Moi, je ne rentre pas dans cette affaire. Tout ce que je sais, c'est qu’aucune ethnie, aucune tribu, aucune communauté n'est au-dessus des lois. Le chef de l'État l'a clairement dit : nous ne faisons pas de compromis sur l'État de droit et sur la réalité sécuritaire de notre pays. Il ne s'agit pas d'un problème ethnique, d'un problème familial, d'un problème communautaire. Il s'agit de la garantie de la paix et de la sécurité pour les citoyens tchadiens. Il n’est pas question que nous faisions des compromis par rapport à ça. Le problème de Yaya Dillo est un autre problème. Il est mort, c'est quelque chose de navrant, c'est quelque chose de pénible pour sa famille. Mais ce n'est pas le fait du gouvernement, ce n'est pas le fait des autorités.
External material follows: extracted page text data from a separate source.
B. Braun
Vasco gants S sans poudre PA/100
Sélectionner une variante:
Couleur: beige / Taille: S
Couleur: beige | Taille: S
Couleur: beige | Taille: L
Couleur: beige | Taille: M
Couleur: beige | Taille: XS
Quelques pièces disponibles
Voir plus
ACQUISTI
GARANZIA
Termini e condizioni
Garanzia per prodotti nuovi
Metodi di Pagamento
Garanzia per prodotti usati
Ce décès, il fait beaucoup réagir, notamment sur les réseaux sociaux, beaucoup de gens disent que les militaires avaient ordre de le tuer.

Est-ce que les militaires sont allés l'attaquer avant cela ? Il exerce librement ses activités d'homme politique. On ne peut pas transformer les choses en disant qu’on avait ordre de le tuer. Quel intérêt de le tuer ? Pourquoi Monsieur Saleh Déby n'a pas été tué ? Parce qu'il s'est rendu et il est aujourd'hui aux mains de la justice. Si Monsieur Yaya Dillo avait fait la même chose, on n'en serait pas arrivé à cette extrémité.

Tout de même, est-ce ce que vous ne craignez pas que cela crée plus de tension dans le pays ?

Ça, ce n’est pas notre problème. Notre problème est d’assumer complètement nos responsabilités et les responsabilités que nous avons vis-à-vis de notre peuple. Est-ce qu'il serait compréhensible qu'un homme qui va attaquer les institutions de la République puisse se la couler douce, ce n'est pas possible. Il fallait l'arrêter. Il a refusé de se faire arrêter, il est advenu ce qui devait advenir.

Est-ce que l'image du Tchad ne pâtit pas, quand même, de la mort d'un des opposants farouches à la transition ?

Est-ce que nous devrions faire un compromis entre l'image du Tchad et l'État de droit ? Ce n'est pas de notre fait, ce sont des faits des gens qui veulent saboter la transition. Pour notre part, cela ne nous empêche pas du tout d'avancer vers le processus électoral en cours. Il n'y a pas d'autre solution que de mettre fin à cette transition le plus rapidement possible avec l'organisation des élections à venir. Pour nous, notre caravane est en marche et nous continuerons à aller vers l'aspiration des Tchadiens au retour d'un ordre constitutionnel. Parce que depuis toujours, les Tchadiens ne font que réclamer l'exercice réel de l'État de droit. Aujourd'hui, nous en avons pris la direction.